#### [Dataset entries]
********

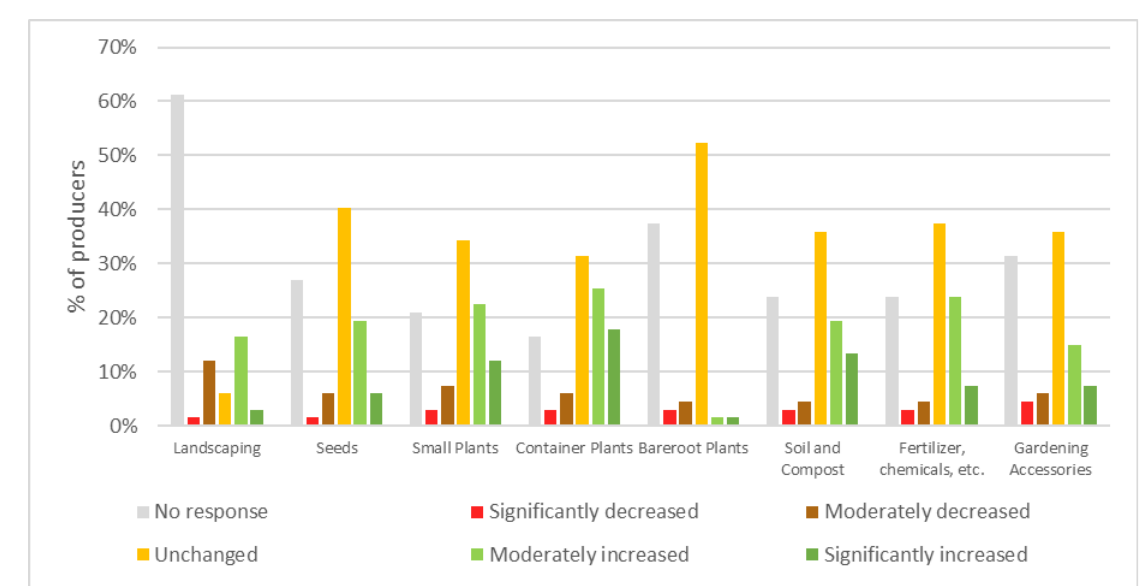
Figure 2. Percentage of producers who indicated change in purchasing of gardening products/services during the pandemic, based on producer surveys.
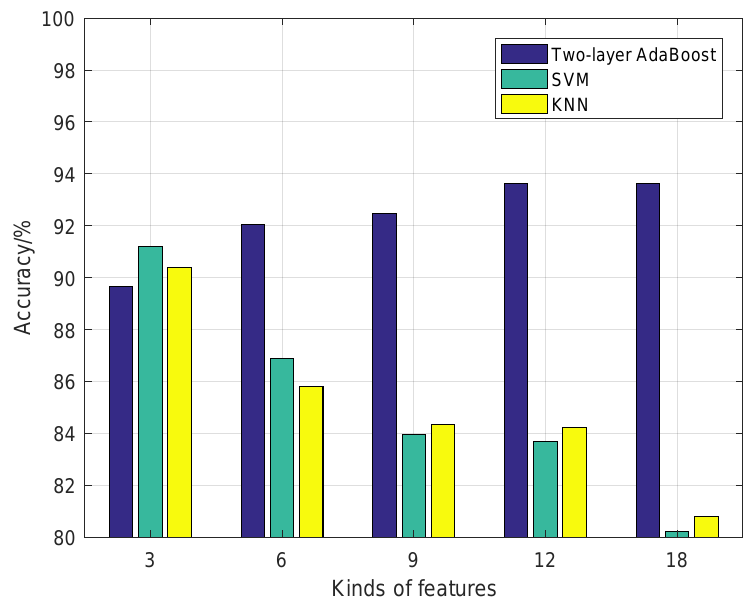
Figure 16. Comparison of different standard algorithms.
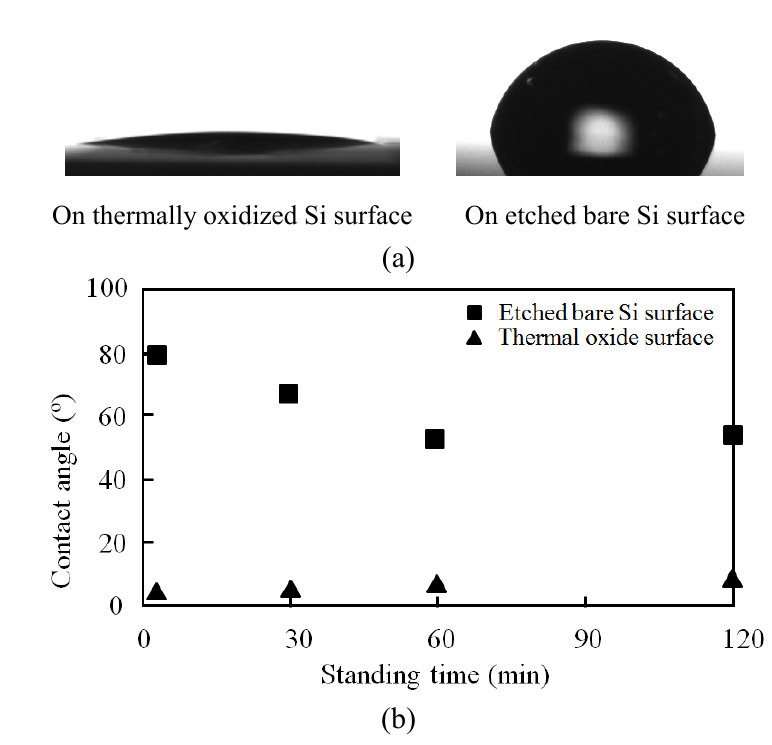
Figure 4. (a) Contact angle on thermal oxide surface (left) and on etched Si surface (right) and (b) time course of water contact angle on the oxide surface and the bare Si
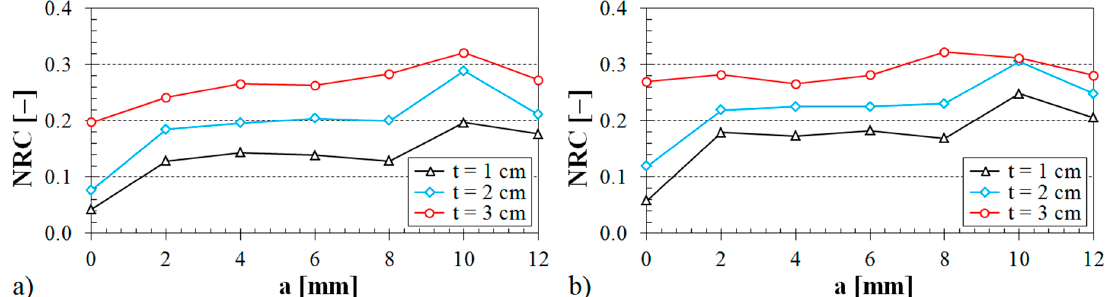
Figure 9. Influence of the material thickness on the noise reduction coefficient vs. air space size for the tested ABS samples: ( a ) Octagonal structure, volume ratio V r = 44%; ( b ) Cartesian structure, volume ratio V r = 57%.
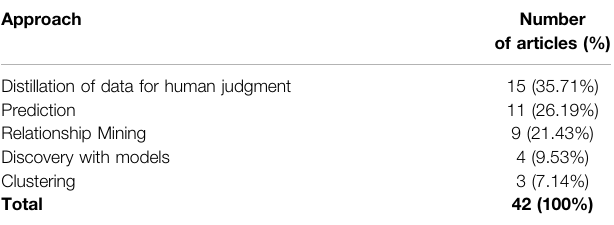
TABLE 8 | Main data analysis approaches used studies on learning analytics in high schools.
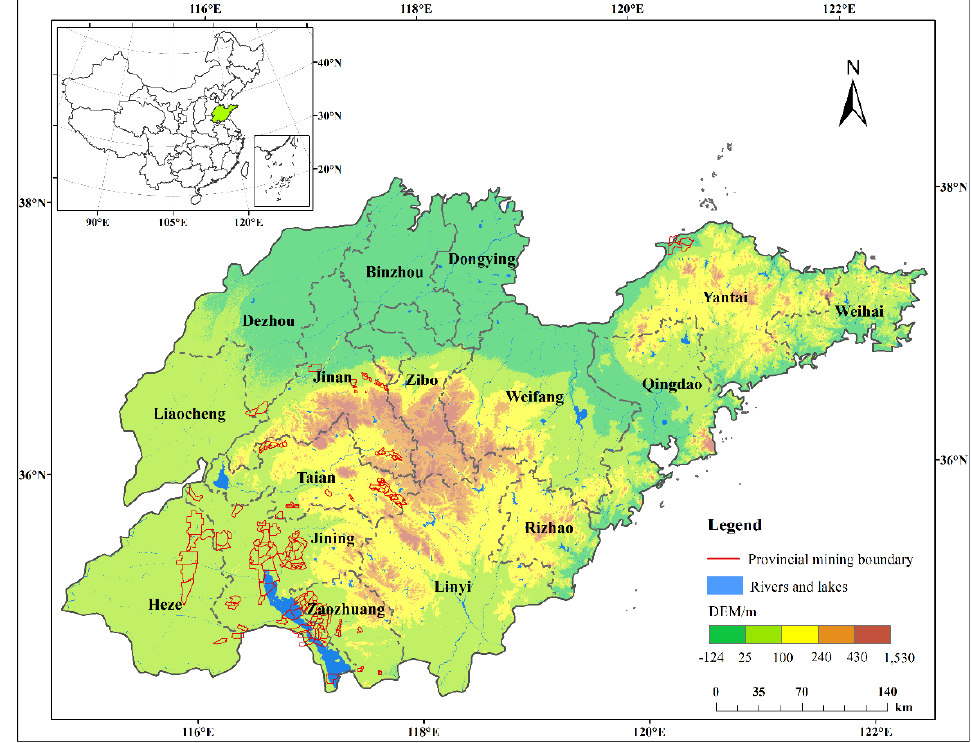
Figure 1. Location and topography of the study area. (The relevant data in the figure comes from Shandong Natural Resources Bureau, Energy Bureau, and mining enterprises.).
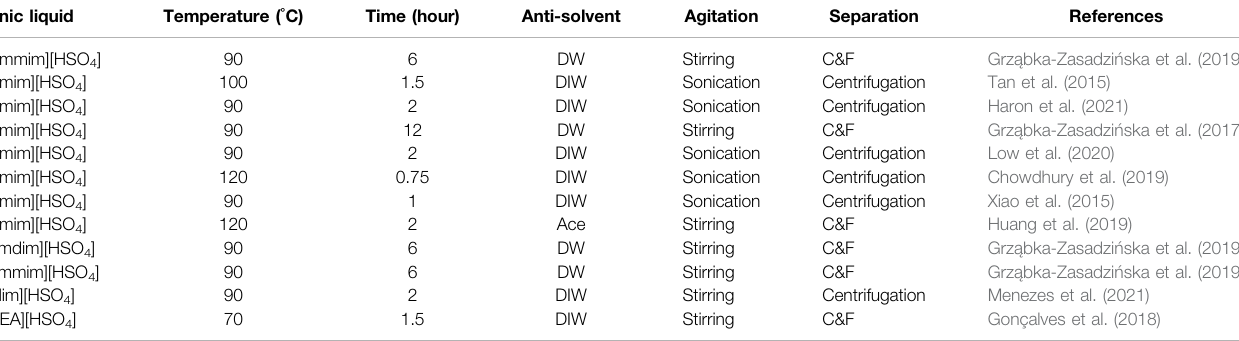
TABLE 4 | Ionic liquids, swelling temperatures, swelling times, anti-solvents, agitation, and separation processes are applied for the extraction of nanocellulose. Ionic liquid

********

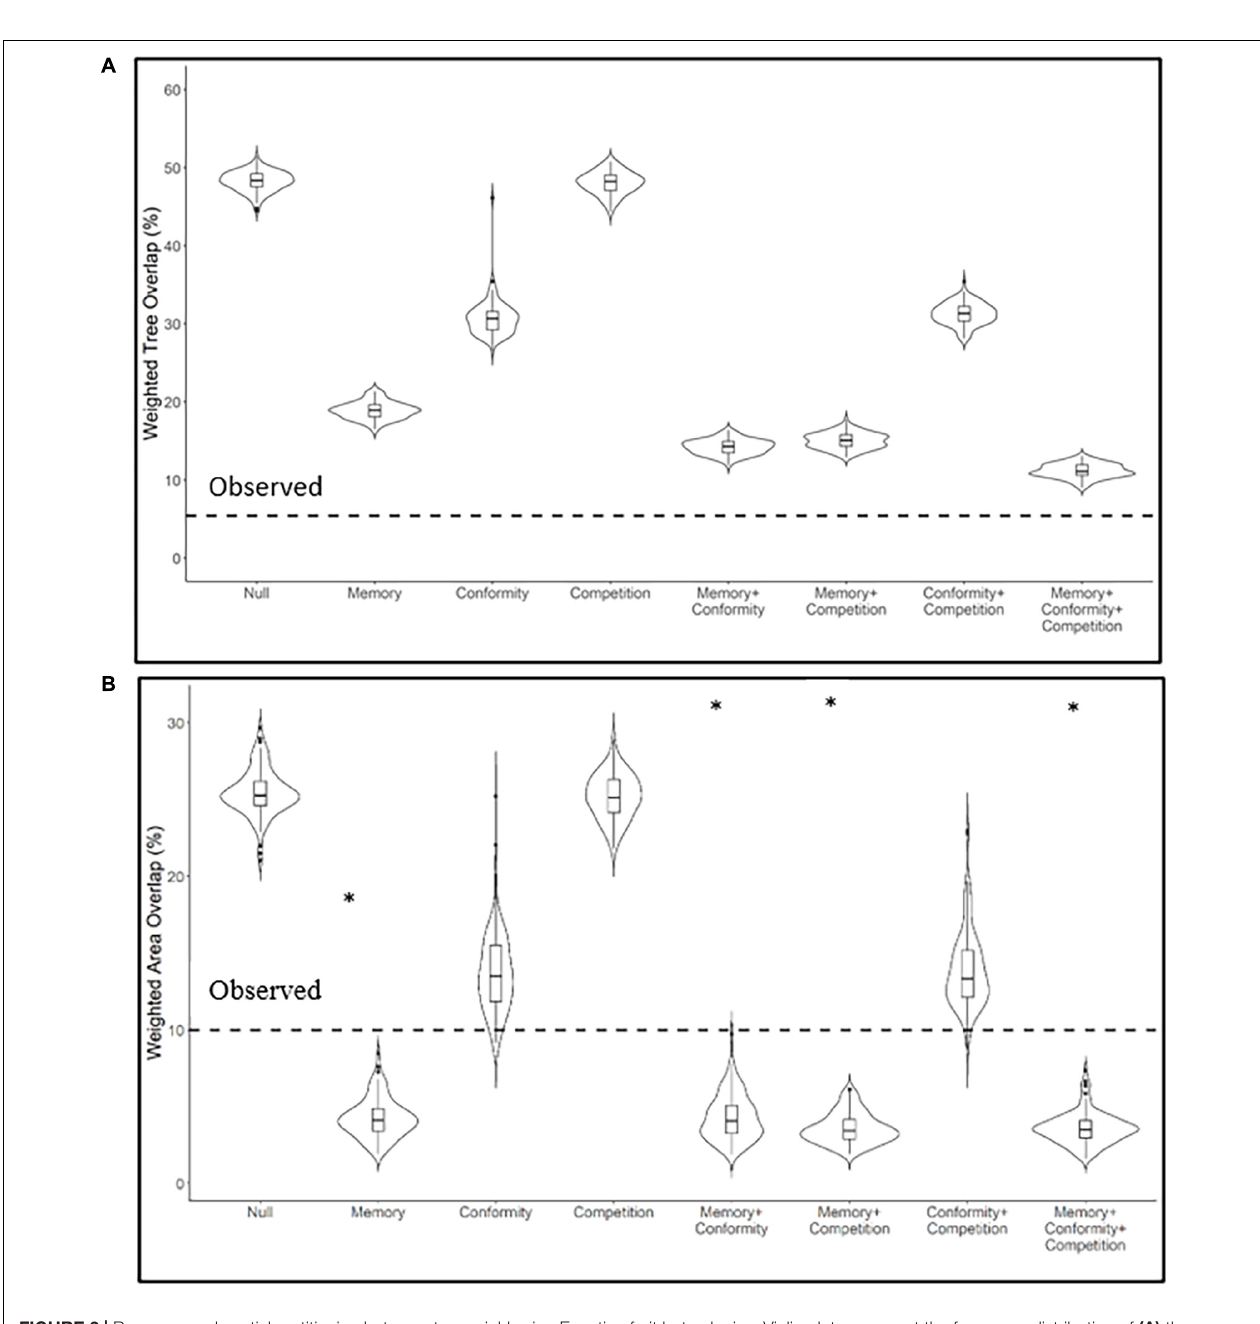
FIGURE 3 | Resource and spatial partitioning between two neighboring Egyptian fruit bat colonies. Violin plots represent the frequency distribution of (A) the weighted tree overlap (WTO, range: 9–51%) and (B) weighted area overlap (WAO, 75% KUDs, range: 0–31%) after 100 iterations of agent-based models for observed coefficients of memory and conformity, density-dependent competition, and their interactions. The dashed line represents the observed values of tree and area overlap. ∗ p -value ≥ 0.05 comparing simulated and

********

#### [Exercise requirements]
Gather all lines from the records above in which "TABLE" appears.

#### [Reply to the exercise]
TABLE 8 | Main data analysis approaches used studies on learning analytics in high schools.
TABLE 4 | Ionic liquids, swelling temperatures, swelling times, anti-solvents, agitation, and separation processes are applied for the extraction of nanocellulose. Ionic liquid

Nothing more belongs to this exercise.